Edgar Degas was a great opera fan. He not only saw performances but was among the few privileged people who were allowed to go backstage and watch the ballet dancers practicing or shortly before going on stage. He studied their poses and movements carefully, almost pedantically, and sketched their costumes, the sets, and practice rooms. This led to a great number of works on the subject of ballet for which Degas soon became famous, and with which he is still principally associated today.
A further well-known motif in Degas's extensive oeuvre is the female nude. His depictions met with little enthusiasm on the part of the day's critics, for they differed considerably from traditional approaches to the nude. His aim was to depict women as if they felt themselves unobserved. For his nudes Degas either hired models to come to his studio or relied on drawings from his comprehensive collection.
Against the background of his late work, largely determined by dancers and nudes, Degas's landscapes form an unusual grouping. These are not full-scale oils like the atmospheric depictions of Impressionists like Claude Monet. Rather, Degas created small-format pastels or monotypes printed on paper, most of which he finished with pastels. The depictions became increasingly abstract, so much so that many of them are barely recognizable as landscapes.

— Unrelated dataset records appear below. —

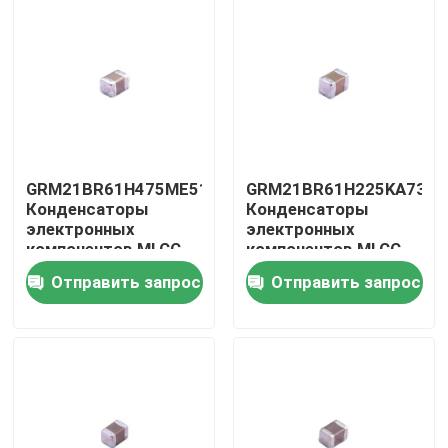
GRM21BR61H475ME51L
GRM21BR61H225KA73L
Конденсаторы
Конденсаторы
электронных
электронных
компонентов MLCC
компонентов MLCC
многослойные
многослойные
Отправить запрос
Отправить запрос
керамические
керамические
конденсаторы
конденсаторы
Дом
Продукты
Видео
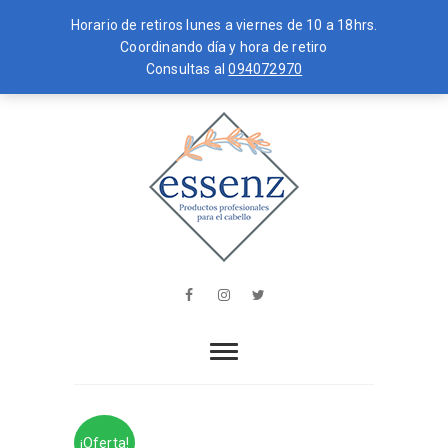
Horario de retiros lunes a viernes de 10 a 18hrs.
Coordinando día y hora de retiro
Consultas al
094072970
Skip
MENU
to
content
essenz
PRODUCTOS PROFESIONALES PARA
EL CABELLO
Facebook
Instagram
Twitter
¡Oferta!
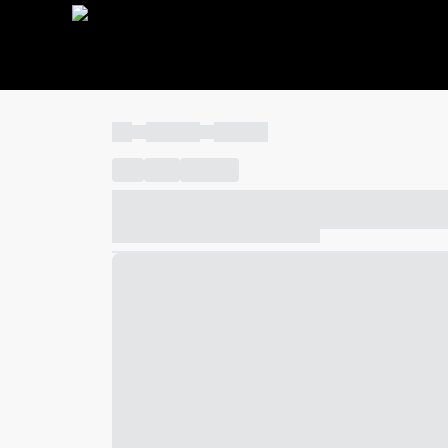
----
----- -----
----- -----
----
-----
---- ------
----- ----- -- ------ ---- ---- -- ---
----- ----- -- ------ ----- ----- -- ------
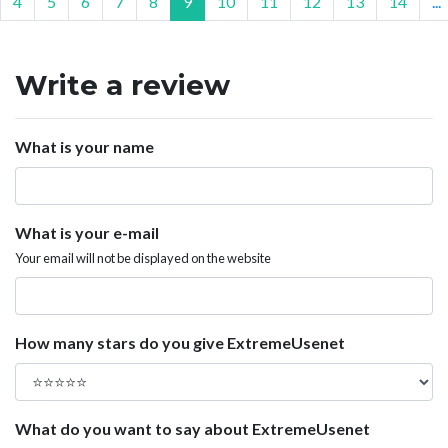
4
5
6
7
8
9
10
11
12
13
14
...
Write a review
What is your name
What is your e-mail
Your email will not be displayed on the website
How many stars do you give ExtremeUsenet
What do you want to say about ExtremeUsenet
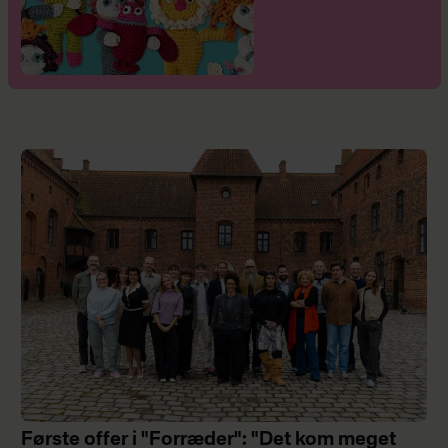
Første offer i "Forræder": "Det kom meget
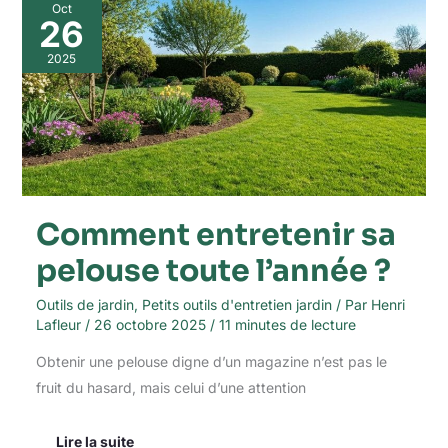
Comment
Oct
entretenir
26
sa
pelouse
2025
toute
l’année
?
Comment entretenir sa
pelouse toute l’année ?
Outils de jardin
,
Petits outils d'entretien jardin
/ Par
Henri
Lafleur
/
26 octobre 2025
/
11 minutes de lecture
Obtenir une pelouse digne d’un magazine n’est pas le
fruit du hasard, mais celui d’une attention
Lire la suite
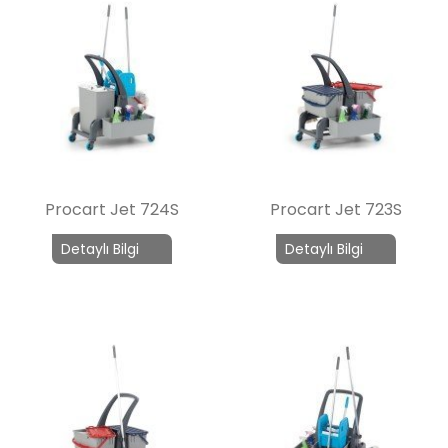
Procart Jet 724S
Procart Jet 723S
Detaylı Bilgi
Detaylı Bilgi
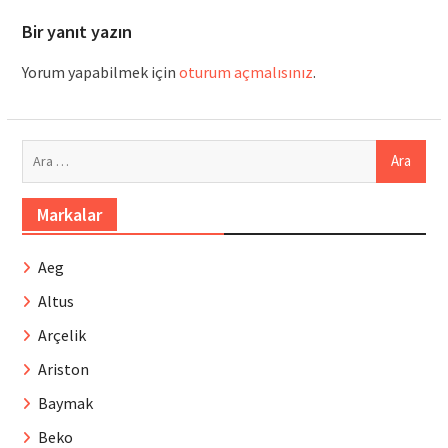
Bir yanıt yazın
Yorum yapabilmek için
oturum açmalısınız
.
Arama:
Markalar
Aeg
Altus
Arçelik
Ariston
Baymak
Beko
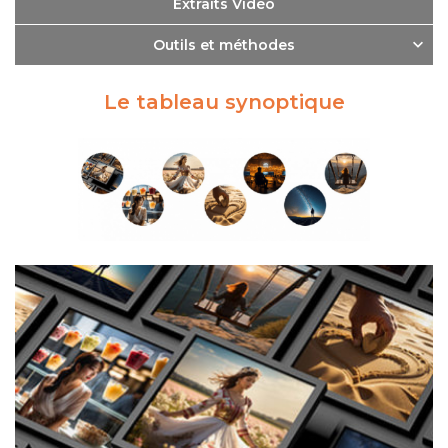
Extraits Vidéo
Outils et méthodes
Le tableau synoptique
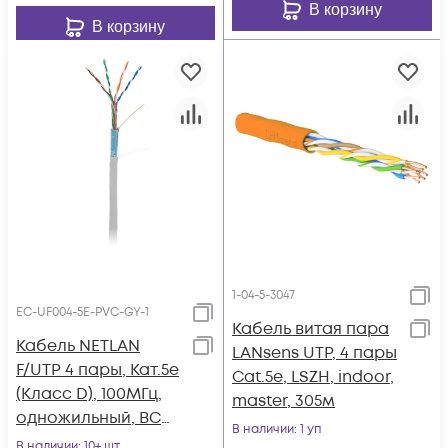
В корзину
В корзину
1-04-5-3047
EC-UF004-5E-PVC-GY-1
Кабель витая пара
Кабель NETLAN
LANsens UTP, 4 пары
F/UTP 4 пары, Кат.5e
Cat.5e, LSZH, indoor,
(Класс D), 100МГц,
master, 305м
одножильный, BC
В наличии
: 1 уп
(чистая медь),
В наличии
: 10+ шт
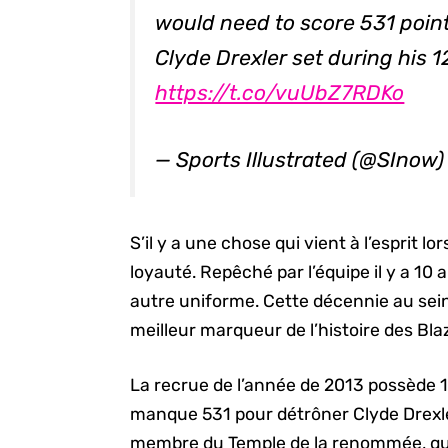
would need to score 531 poin
Clyde Drexler set during his 1
https://t.co/vuUbZ7RDKo
— Sports Illustrated (@SInow
S’il y a une chose qui vient à l’esprit lo
loyauté. Repêché par l’équipe il y a 10 
autre uniforme. Cette décennie au sein d
meilleur marqueur de l’histoire des Bla
La recrue de l’année de 2013 possède 17
manque 531 pour détrôner Clyde Drexle
membre du Temple de la renommée, qui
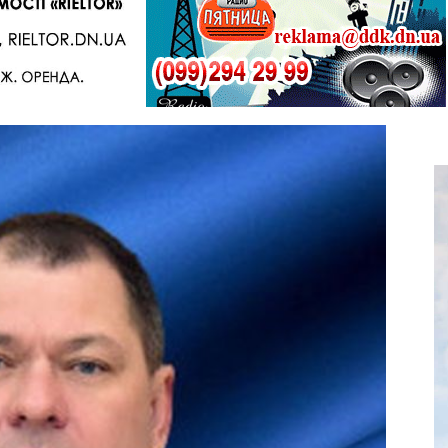
Telegram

At a young age Degas already began to make studies of riders, horses and racecourses, motifs that would concern him his whole life long. At an advanced age the artist also devoted himself to modelling wax sculptures, which were not intended for exhibition and were cast in bronze only after his death in 1917. The pieces served him as studies, enabling him to capture movements in three dimensions.
Most of the people who sat to Degas for their portrait were friends and acquaintances. The double portrait of Henri Rouart and his son, Alexis, depicts one of his closest friends, a mechanical engineer and passionate art collector with whom Degas was acquainted from their schooldays. In addition to the many studies he made for his portraits, the artist likely also recurred to his own photographs, a technique he adopted in the 1880s and 90s. Besides painted portraits, Degas took a number of self-portrait photographs. Many of his photos were destroyed after his death.